Despite his incarceration, he contested for a seat in the 2015 Gilgit-Baltistan Legislative Assembly elections as the Awami Workers Party's candidate for Constituency GBLA-6. He came in second place, losing out to Mir Ghazanfar Ali Khan of Hunza's ruling family, who was backed by the party of Pakistani prime minister Nawaz Sharif, the Pakistan Muslim League (N). However Baba Jan garnered more votes than the other mainstream parties, including the Pakistan Peoples Party and the Pakistan Tehreek-e-Insaf.

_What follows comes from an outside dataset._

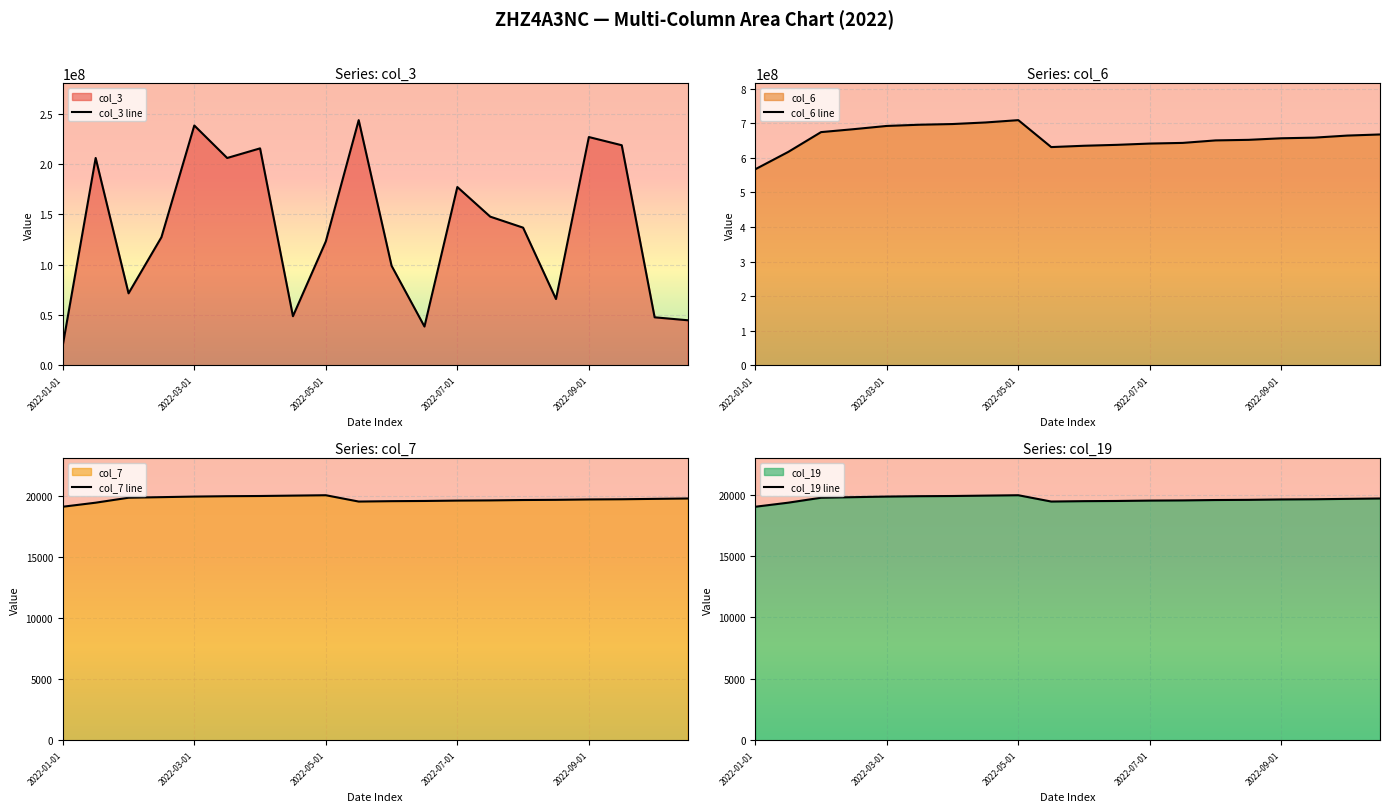

Which series changed the most between 2022-02-01 and 2022-03-15?

col_3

In November 2015, Mir Ghazanfar Ali Khan was appointed by the Pakistani prime minister as the Governor of Gilgit-Baltistan, resulting in a by-election for his vacated seat on 28 May 2016. The Awami Workers Party again nominated Jan as their candidate for the constituency but, on 30 April 2016, the returning officer rejected Jan's nomination papers on the grounds of being a convict serving a jail term. On 4 May 2016, a court accepted an appeal filed against the rejection of his nomination papers and allowed him to run. The supreme appellate court of Gilgit-Baltistan postponed the election for a period of three weeks to complete hearing of two cases pending charged against Jan and ultimately upheld the returning officer's decision, thus forcing Jan out of the 2016 Hunza by-elections.

In the 2020 Gilgit-Baltistan elections, the Awami Workers Party once again nominated Jan as their primary candidate for the GBA-6 Hunza seat. Jan's candidature was rejected and Asif Saeed contested the election on Awami Workers Party ticket, winning 2,629 votes and coming in 5th in the November 15 polls.

==Release from jail after 10 years==
Jan and the other 13 people incarcerated for the 2011 Aliabad incident were finally released on or before 27 November 2020. Jan, Iftikhar Hussain and Shukoorullah Baig were the last to be released, the eleven others were released in October or November the same year. The release was made possible due to a seven-day sit-in by the families of the prisoners at Aliabad, Hunza. The sit-in started on October 4 at the College Chowk in Aliabad, the families demanded the release of the 14 incarcerated men saying the terrorism charges on them were false and the prisoners were punished for raising their voice for the rights of victims of Atabad disaster. The sit-in continued for seven days, on the seventh day Gilgit-Baltistan's interim government held talks with the families of the incarcerated men and assured them that the prisoners would be released before November 30, 2020.